[WORK TASK]: Swap "distortion parameters" for "distortion coefficients" throughout the material and reproduce it otherwise unchanged, omitting the pictures.

[DATASET EXTRACT]:
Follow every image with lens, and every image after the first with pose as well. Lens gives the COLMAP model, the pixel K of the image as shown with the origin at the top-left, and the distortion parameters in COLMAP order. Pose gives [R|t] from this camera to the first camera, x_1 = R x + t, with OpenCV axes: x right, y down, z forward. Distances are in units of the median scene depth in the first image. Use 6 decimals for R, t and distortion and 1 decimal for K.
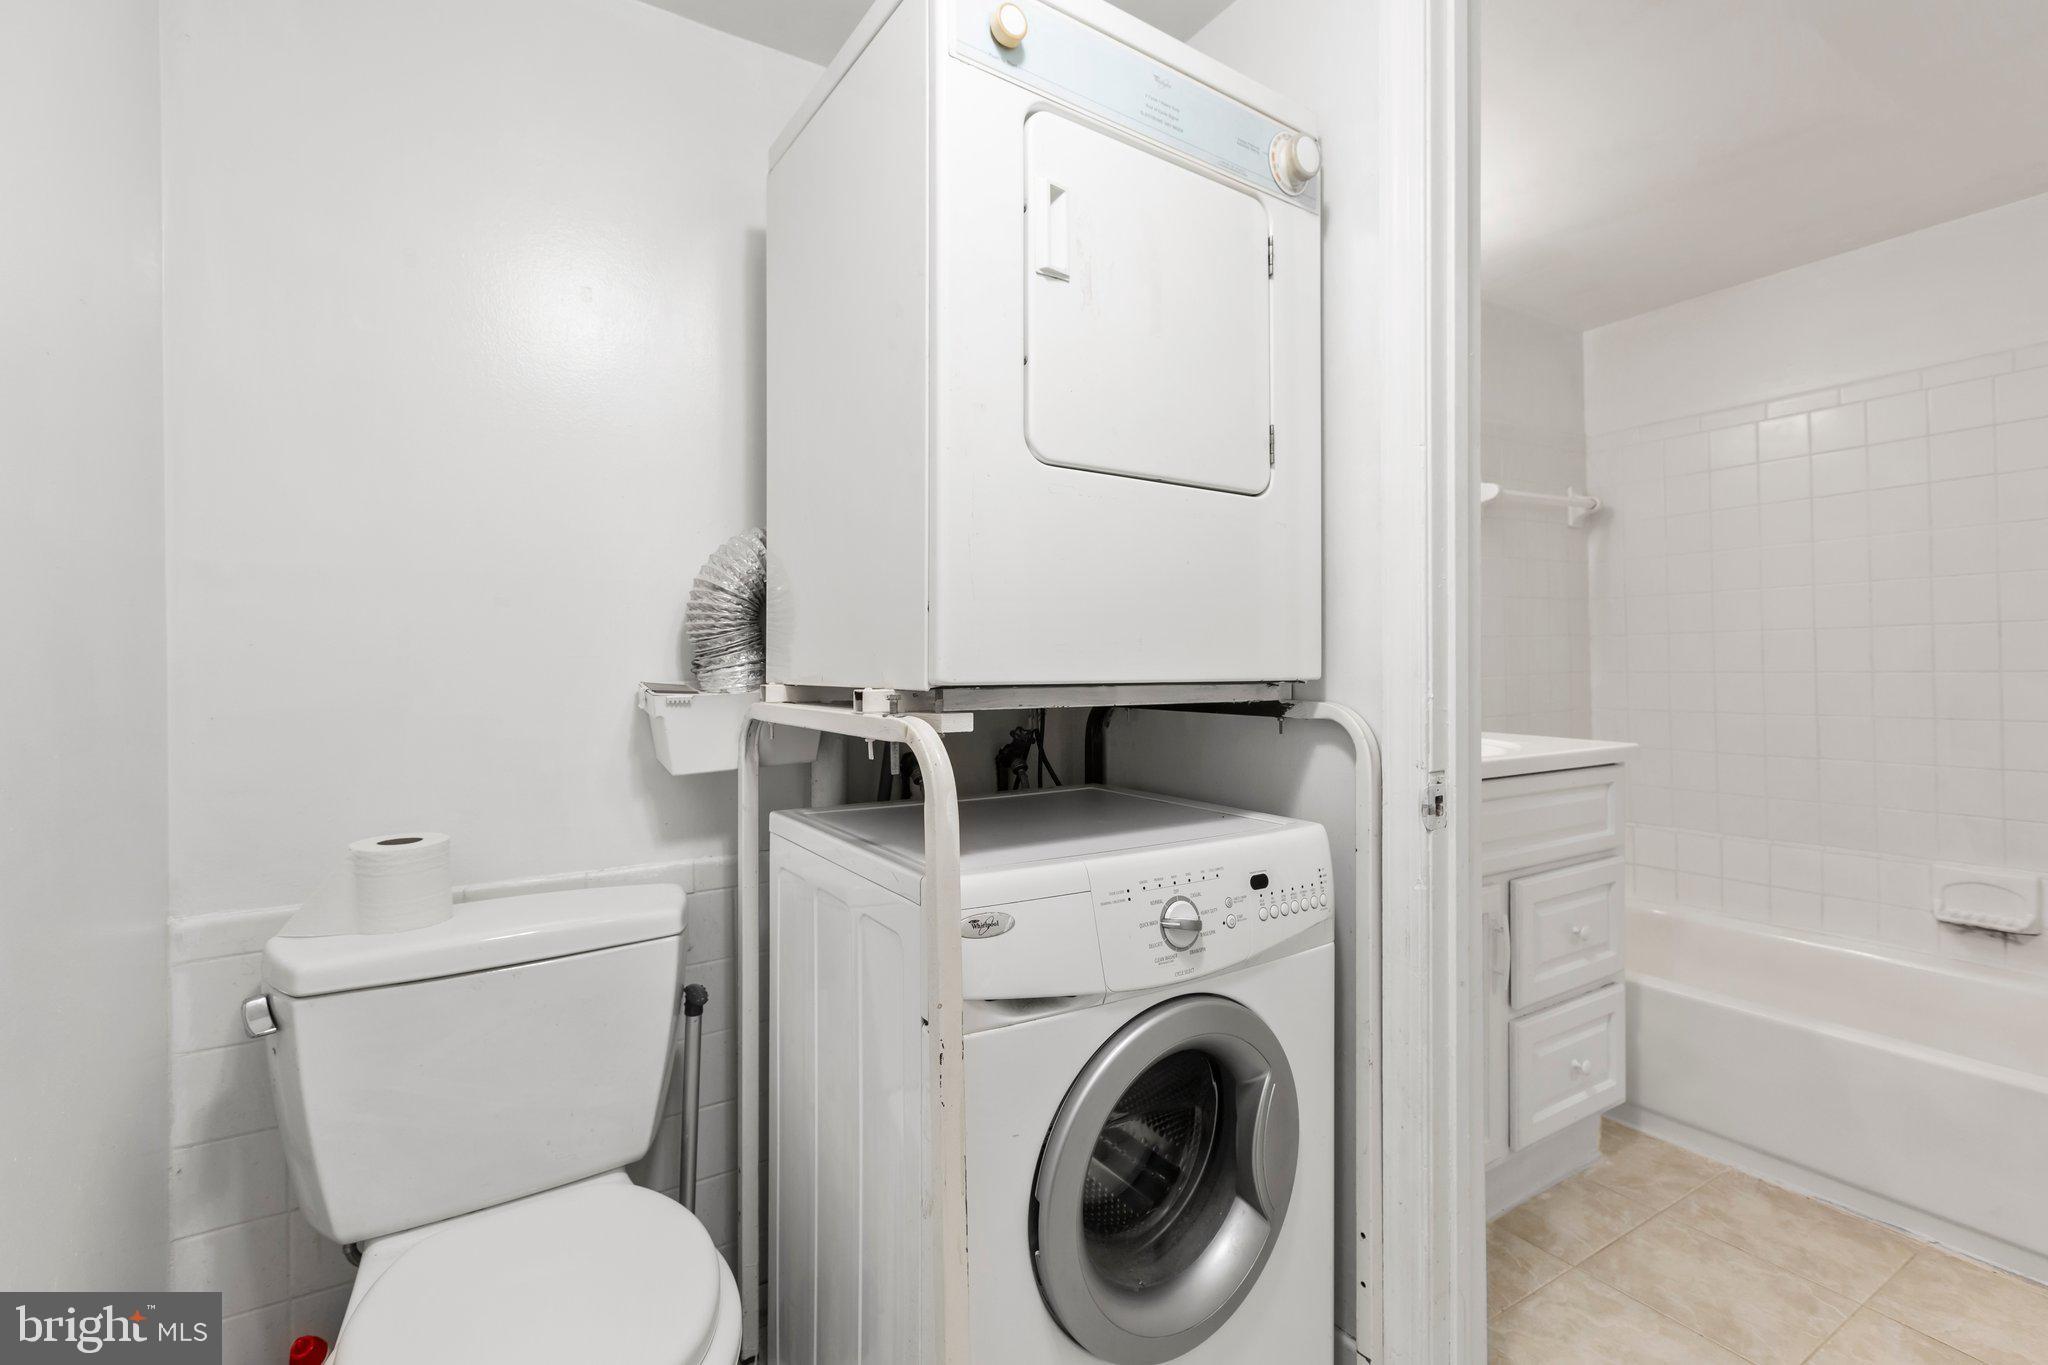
lens RADIAL K [[930.4, 0, 1038.6], [0, 930.4, 667.6], [0, 0, 1]] dist [-0.000750, 0.000379]
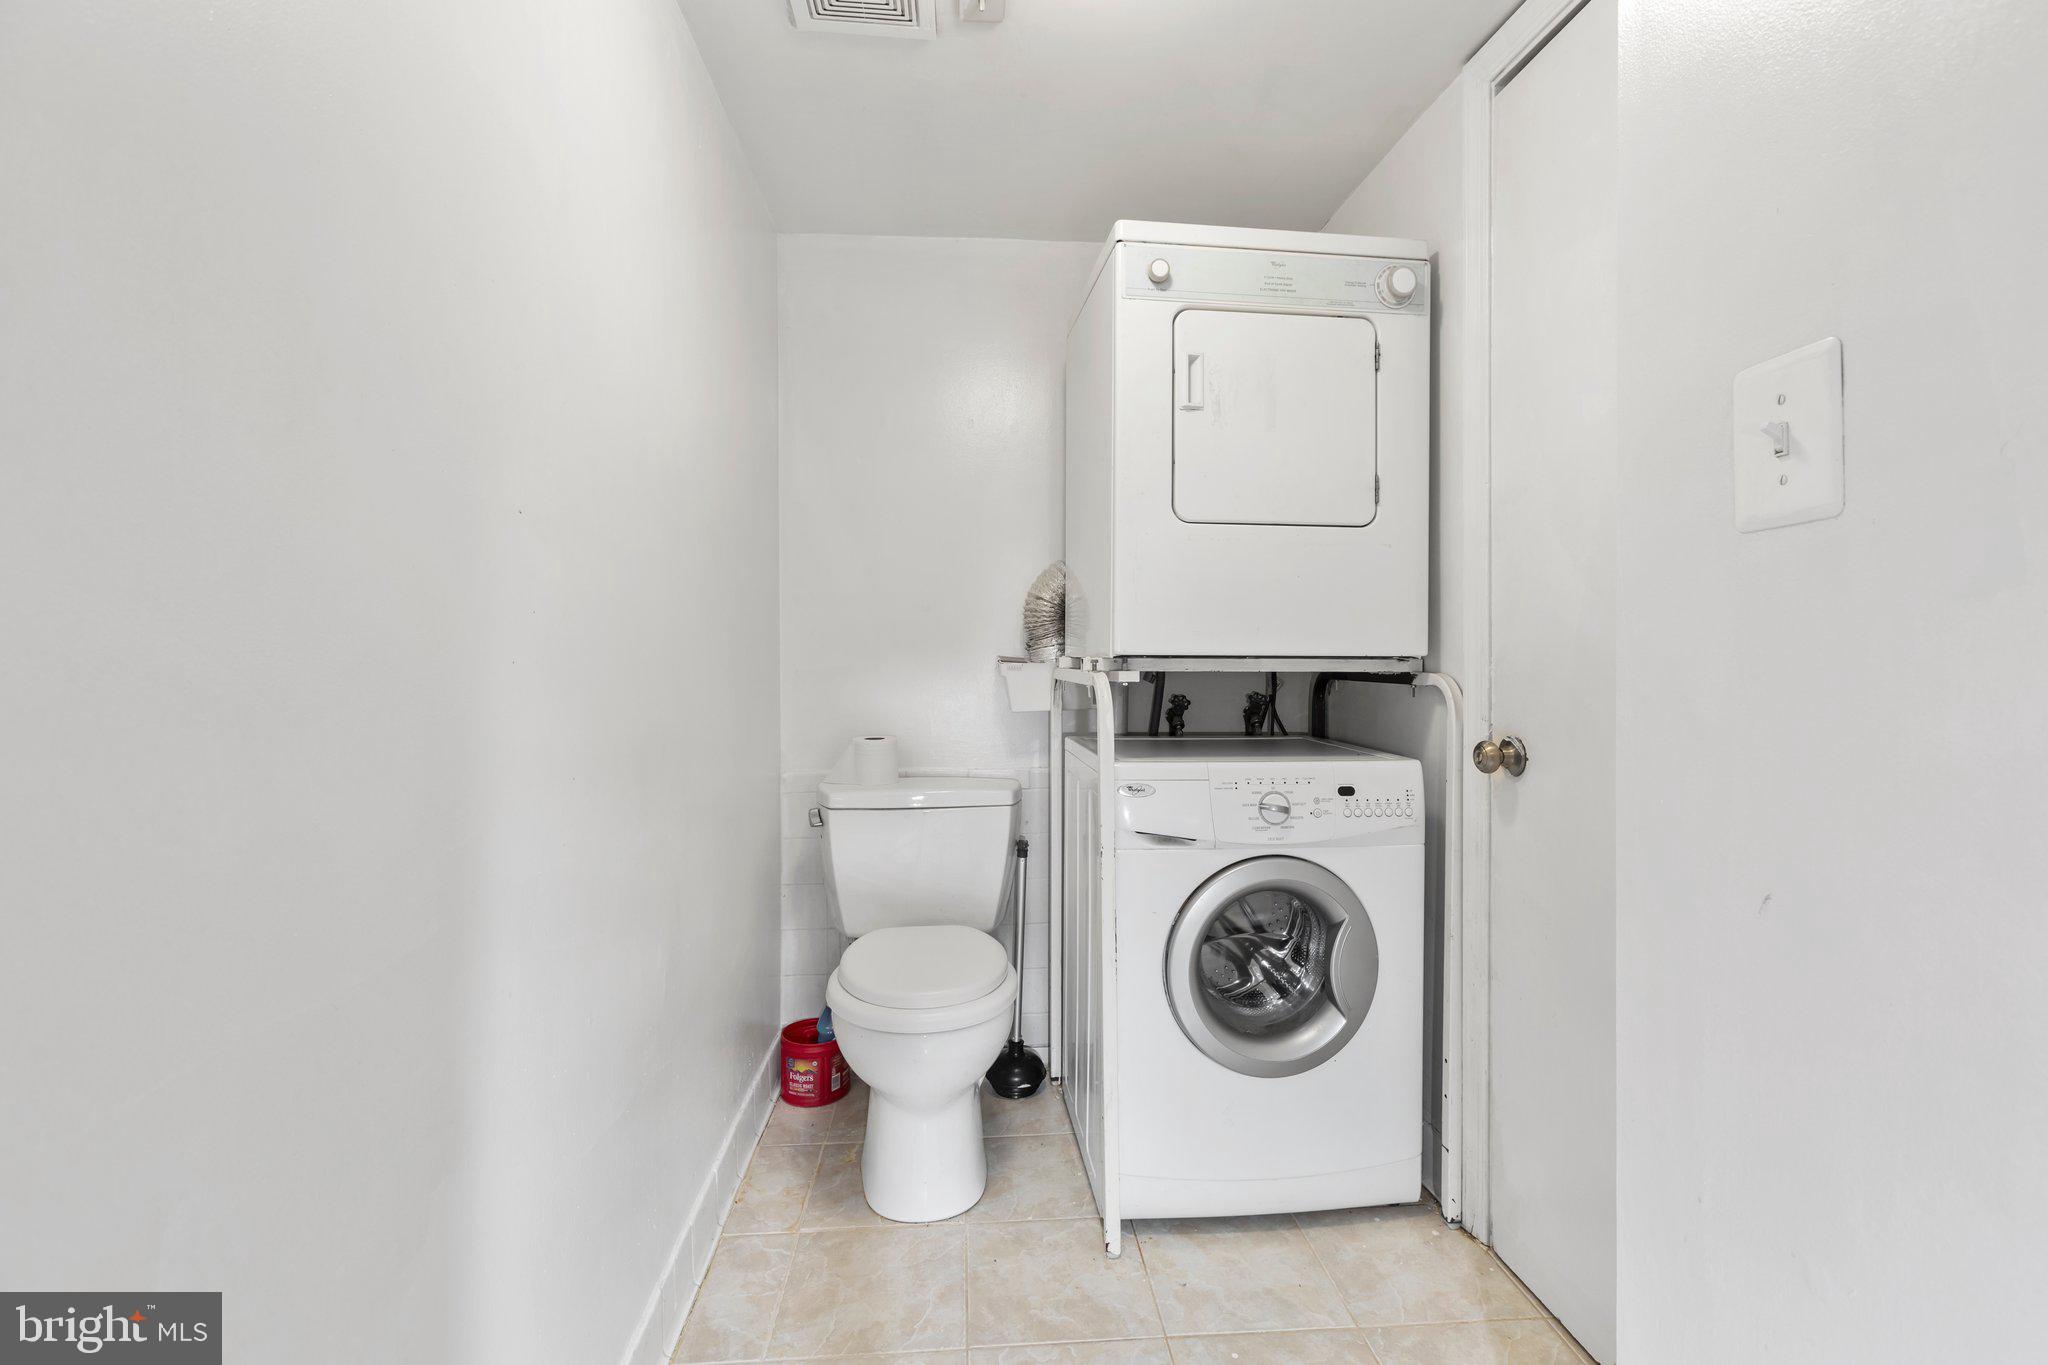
lens RADIAL K [[930.4, 0, 1019.9], [0, 930.4, 671.4], [0, 0, 1]] dist [-0.000750, 0.000379]
pose [[0.886237, 0.013676, -0.463030, 0.439793], [-0.006315, 0.999828, 0.017445, 0.016790], [0.463189, -0.012536, 0.886171, -0.524316]]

[YOUR SOLUTION]:
Follow every image with lens, and every image after the first with pose as well. Lens gives the COLMAP model, the pixel K of the image as shown with the origin at the top-left, and the distortion coefficients in COLMAP order. Pose gives [R|t] from this camera to the first camera, x_1 = R x + t, with OpenCV axes: x right, y down, z forward. Distances are in units of the median scene depth in the first image. Use 6 decimals for R, t and distortion and 1 decimal for K.
lens RADIAL K [[930.4, 0, 1038.6], [0, 930.4, 667.6], [0, 0, 1]] dist [-0.000750, 0.000379]
lens RADIAL K [[930.4, 0, 1019.9], [0, 930.4, 671.4], [0, 0, 1]] dist [-0.000750, 0.000379]
pose [[0.886237, 0.013676, -0.463030, 0.439793], [-0.006315, 0.999828, 0.017445, 0.016790], [0.463189, -0.012536, 0.886171, -0.524316]]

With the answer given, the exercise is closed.